THE TASK -
Give again, word for word, every line in the entries below from the line with "I coltivatori circostanti" up to and including the line with "Shoudao, sembrando incerto.", and no other line.

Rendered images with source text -
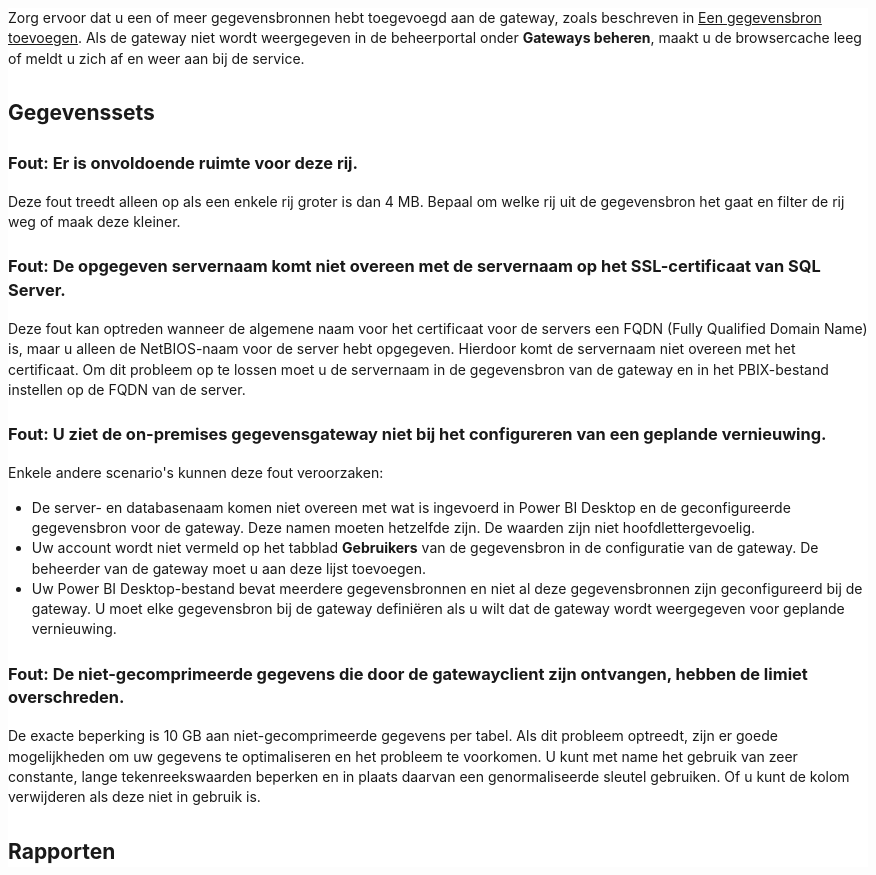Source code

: Zorg ervoor dat u een of meer gegevensbronnen hebt toegevoegd aan de gateway, zoals beschreven in [Een gegevensbron toevoegen](service-gateway-data-sources.md#add-a-data-source). Als de gateway niet wordt weergegeven in de beheerportal onder **Gateways beheren**, maakt u de browsercache leeg of meldt u zich af en weer aan bij de service.

## <a name="datasets"></a>Gegevenssets

### <a name="error-there-is-not-enough-space-for-this-row"></a>Fout: Er is onvoldoende ruimte voor deze rij.

Deze fout treedt alleen op als een enkele rij groter is dan 4 MB. Bepaal om welke rij uit de gegevensbron het gaat en filter de rij weg of maak deze kleiner.

### <a name="error-the-server-name-provided-doesnt-match-the-server-name-on-the-sql-server-ssl-certificate"></a>Fout: De opgegeven servernaam komt niet overeen met de servernaam op het SSL-certificaat van SQL Server.

Deze fout kan optreden wanneer de algemene naam voor het certificaat voor de servers een FQDN (Fully Qualified Domain Name) is, maar u alleen de NetBIOS-naam voor de server hebt opgegeven. Hierdoor komt de servernaam niet overeen met het certificaat. Om dit probleem op te lossen moet u de servernaam in de gegevensbron van de gateway en in het PBIX-bestand instellen op de FQDN van de server.

### <a name="error-you-dont-see-the-on-premises-data-gateway-present-when-you-configure-scheduled-refresh"></a>Fout: U ziet de on-premises gegevensgateway niet bij het configureren van een geplande vernieuwing.

Enkele andere scenario's kunnen deze fout veroorzaken:

- De server- en databasenaam komen niet overeen met wat is ingevoerd in Power BI Desktop en de geconfigureerde gegevensbron voor de gateway. Deze namen moeten hetzelfde zijn. De waarden zijn niet hoofdlettergevoelig.
- Uw account wordt niet vermeld op het tabblad **Gebruikers** van de gegevensbron in de configuratie van de gateway. De beheerder van de gateway moet u aan deze lijst toevoegen.
- Uw Power BI Desktop-bestand bevat meerdere gegevensbronnen en niet al deze gegevensbronnen zijn geconfigureerd bij de gateway. U moet elke gegevensbron bij de gateway definiëren als u wilt dat de gateway wordt weergegeven voor geplande vernieuwing.

### <a name="error-the-received-uncompressed-data-on-the-gateway-client-has-exceeded-the-limit"></a>Fout: De niet-gecomprimeerde gegevens die door de gatewayclient zijn ontvangen, hebben de limiet overschreden.

De exacte beperking is 10 GB aan niet-gecomprimeerde gegevens per tabel. Als dit probleem optreedt, zijn er goede mogelijkheden om uw gegevens te optimaliseren en het probleem te voorkomen. U kunt met name het gebruik van zeer constante, lange tekenreekswaarden beperken en in plaats daarvan een genormaliseerde sleutel gebruiken. Of u kunt de kolom verwijderen als deze niet in gebruik is.

## <a name="reports"></a>Rapporten
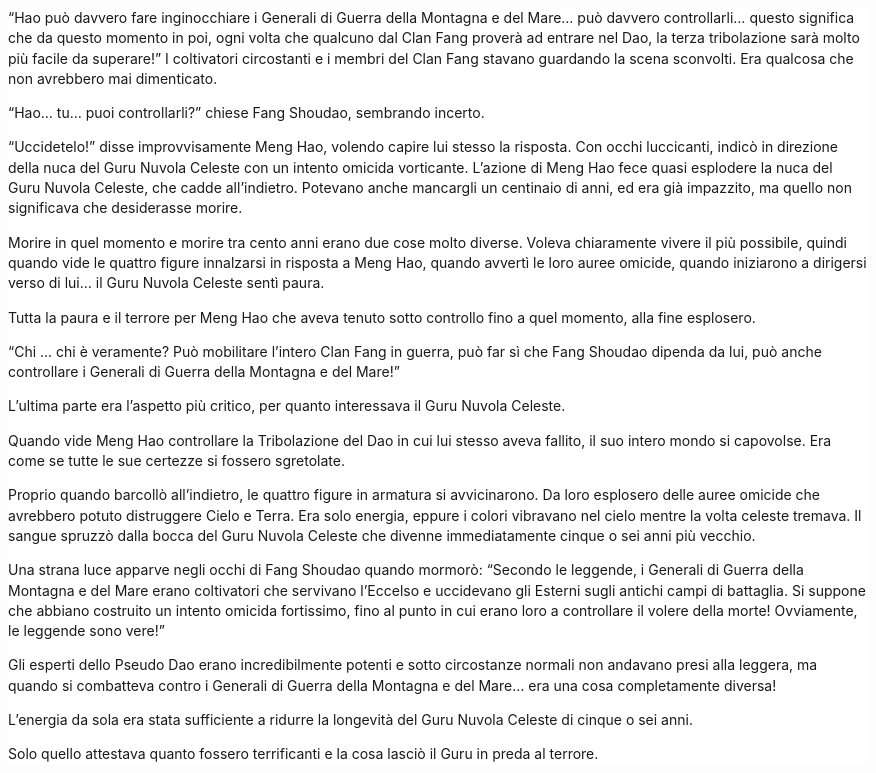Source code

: “Hao può davvero fare inginocchiare i Generali di Guerra della Montagna e del Mare… può davvero controllarli… questo significa che da questo momento in poi, ogni volta che qualcuno dal Clan Fang proverà ad entrare nel Dao, la terza tribolazione sarà molto più facile da superare!”
I coltivatori circostanti e i membri del Clan Fang stavano guardando la scena sconvolti. Era qualcosa che non avrebbero mai dimenticato.


“Hao… tu… puoi controllarli?” chiese Fang Shoudao, sembrando incerto.


“Uccidetelo!” disse improvvisamente Meng Hao, volendo capire lui stesso la risposta. Con occhi luccicanti, indicò in direzione della nuca del Guru Nuvola Celeste con un intento omicida vorticante. L’azione di Meng Hao fece quasi esplodere la nuca del Guru Nuvola Celeste, che cadde all’indietro. Potevano anche mancargli un centinaio di anni, ed era già impazzito, ma quello non significava che desiderasse morire.


Morire in quel momento e morire tra cento anni erano due cose molto diverse. Voleva chiaramente vivere il più possibile, quindi quando vide le quattro figure innalzarsi in risposta a Meng Hao, quando avvertì le loro auree omicide, quando iniziarono a dirigersi verso di lui… il Guru Nuvola Celeste sentì paura.


Tutta la paura e il terrore per Meng Hao che aveva tenuto sotto controllo fino a quel momento, alla fine esplosero.


“Chi ... chi è veramente? Può mobilitare l’intero Clan Fang in guerra, può far sì che Fang Shoudao dipenda da lui, può anche controllare i Generali di Guerra della Montagna e del Mare!”


L’ultima parte era l’aspetto più critico, per quanto interessava il Guru Nuvola Celeste.


Quando vide Meng Hao controllare la Tribolazione del Dao in cui lui stesso aveva fallito, il suo intero mondo si capovolse. Era come se tutte le sue certezze si fossero sgretolate.


Proprio quando barcollò all’indietro, le quattro figure in armatura si avvicinarono. Da loro esplosero delle auree omicide che avrebbero potuto distruggere Cielo e Terra. Era solo energia, eppure i colori vibravano nel cielo mentre la volta celeste tremava. Il sangue spruzzò dalla bocca del Guru Nuvola Celeste che divenne immediatamente cinque o sei anni più vecchio.


Una strana luce apparve negli occhi di Fang Shoudao quando mormorò: “Secondo le leggende, i Generali di Guerra della Montagna e del Mare erano coltivatori che servivano l’Eccelso e uccidevano gli Esterni sugli antichi campi di battaglia. Si suppone che abbiano costruito un intento omicida fortissimo, fino al punto in cui erano loro a controllare il volere della morte! Ovviamente, le leggende sono vere!”


Gli esperti dello Pseudo Dao erano incredibilmente potenti e sotto circostanze normali non andavano presi alla leggera, ma quando si combatteva contro i Generali di Guerra della Montagna e del Mare… era una cosa completamente diversa!


L’energia da sola era stata sufficiente a ridurre la longevità del Guru Nuvola Celeste di cinque o sei anni.


Solo quello attestava quanto fossero terrificanti e la cosa lasciò il Guru in preda al terrore.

ANSWER TO THIS PROBLEM -
I coltivatori circostanti e i membri del Clan Fang stavano guardando la scena sconvolti. Era qualcosa che non avrebbero mai dimenticato.


“Hao… tu… puoi controllarli?” chiese Fang Shoudao, sembrando incerto.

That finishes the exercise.